Il est aujourd’hui faisable, et donc urgemment nécessaire, de retourner au moins à la forme protectionniste d’ordre monétaire international ayant régi les relations entre les Etats-Unis et l’Europe de 1945 à 1964. La différence principale entre cet ancien système de Bretton Woods et celui qui est faisable et requis maintenant, est que le nouveau système, conformément à l’intention du président Roosevelt, doit refléter un ordre mondial post-colonial, représentant de manière équitable les intérêts communs de toutes les nations, non simplement de quelques-unes relativement privilégiées. (...)

[Parmi les propositions de LaRouche, citons :]

  • Etant donné que l’économie réelle de vos treize nations compte une partie des meilleurs équipements, machines-outils, usines et laboratoires scientifiques restants dans le monde, vous aurez la possibilité, lors de votre sommet de novembre, de prendre des mesures permettant d’arrêter, ou au moins de ralentir, la chute de votre région dans un nouvel âge des ténèbres. Vos efforts pourraient aussi constituer le « germe » d’un nouveau système monétaire international pouvant, plus tard, catalyser une forte relance de l’économie mondiale.
  • Mais pour réussir - et laissez-moi vous parler franchement, comme on avertit un ami d’un danger, et non en langage équivoque de sophismes diplomatiques - vous devez rompre, entièrement, avec le Fonds monétaire international (FMI). Ceci ne souffre aucune discussion. Déclarez ou préparez-vous à déclarer bientôt qu’aucun des accords discutés dans le cadre de l’initiative de Chiang Mai (ICM) ne sera lié en aucune façon au FMI.
  • Vous devriez créer dès à présent le Fonds monétaire asiatique (FMA) tant attendu. L’Asie a besoin d’une institution pour assurer la continuité du commerce et des projets de développement dans la région, au moment où le système du FMI se désintègre. Les institutions anglo-américaines sont faibles et bien conscientes de leur prochaine faillite. Elles dépendent trop des exportations asiatiques pour oser lancer une guerre commerciale. En outre, il n’y a rien que vous puissiez faire pour arrêter l’éclatement de la bulle financière américaine, reflétée dans l’explosion du déficit du compte courant et la dépendance envers le pillage financier de la majeure partie du monde (...) ; le marché américain pour les exportations asiatiques est sur le point de disparaître. Dans l’intérêt de la survie de vos nations et de votre région, il vous faut un arrangement commercial régional permettant de compenser la perte à venir du marché américain.
  • Vous devriez créer une unité de compte asiatique entièrement synthétique pour le commerce et le crédit à la production, basée sur un « panier de biens tangibles », comme ceci est décrit dans mon rapport « Commerce sans monnaie ». (...)
  • Je vous conseille de publier une déclaration soutenant mon appel à une conférence monétaire internationale. La nécessité d’un nouveau système monétaire sera bientôt évidente, à mesure que le non-système actuel s’évapore. Il serait cependant des plus désagréables pour l’Asie de négocier un nouveau système avec des Etats-Unis qui seraient devenus fascistes après le krach, tout comme l’Allemagne évolua dans les années 30. Il est de l’intérêt urgent de l’Asie que le système proposé de nouveau Bretton Woods, comme j’en ai défini les aspects essentiels, soit la base de toutes les grandes négociations internationales. (...)

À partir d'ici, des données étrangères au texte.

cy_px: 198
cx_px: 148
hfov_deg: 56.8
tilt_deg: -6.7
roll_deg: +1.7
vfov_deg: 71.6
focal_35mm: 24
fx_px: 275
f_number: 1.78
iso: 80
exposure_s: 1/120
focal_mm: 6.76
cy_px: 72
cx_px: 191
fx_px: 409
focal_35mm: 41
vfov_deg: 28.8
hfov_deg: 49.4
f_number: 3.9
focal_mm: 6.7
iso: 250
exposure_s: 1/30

L’histoire a mis les dirigeants asiatiques dans une position unique. En formant simplement l’ICM et le FMA, l’ASEAN +3 pourrait fournir l’étincelle nécessaire pour décider le reste du monde à agir dans l’intérêt commun et urgent de tous les peuples. Pour ce faire, le monde doit être libéré (...) du FMI, qui étrangle l’espèce humaine.

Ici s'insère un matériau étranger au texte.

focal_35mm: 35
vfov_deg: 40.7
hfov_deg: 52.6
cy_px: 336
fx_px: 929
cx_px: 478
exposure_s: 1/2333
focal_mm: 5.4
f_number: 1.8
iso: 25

Je maintiens que nous ne trouverons pas la volonté d’opérer les changements urgemment nécessaires dans les affaires mondiales, si nous considérons la crise actuelle uniquement en tant que crise financière et monétaire. Nous devons la voir tout d’abord comme une crise culturelle et morale, définie par la nécessité d’établir un ordre mondial juste, et donc durable, entre nations souveraines, basé sur l’amour du bien de l’humanité. Rien de moins ne pourra nous donner la passion nécessaire pour faire ce que nous devons, urgemment, faire.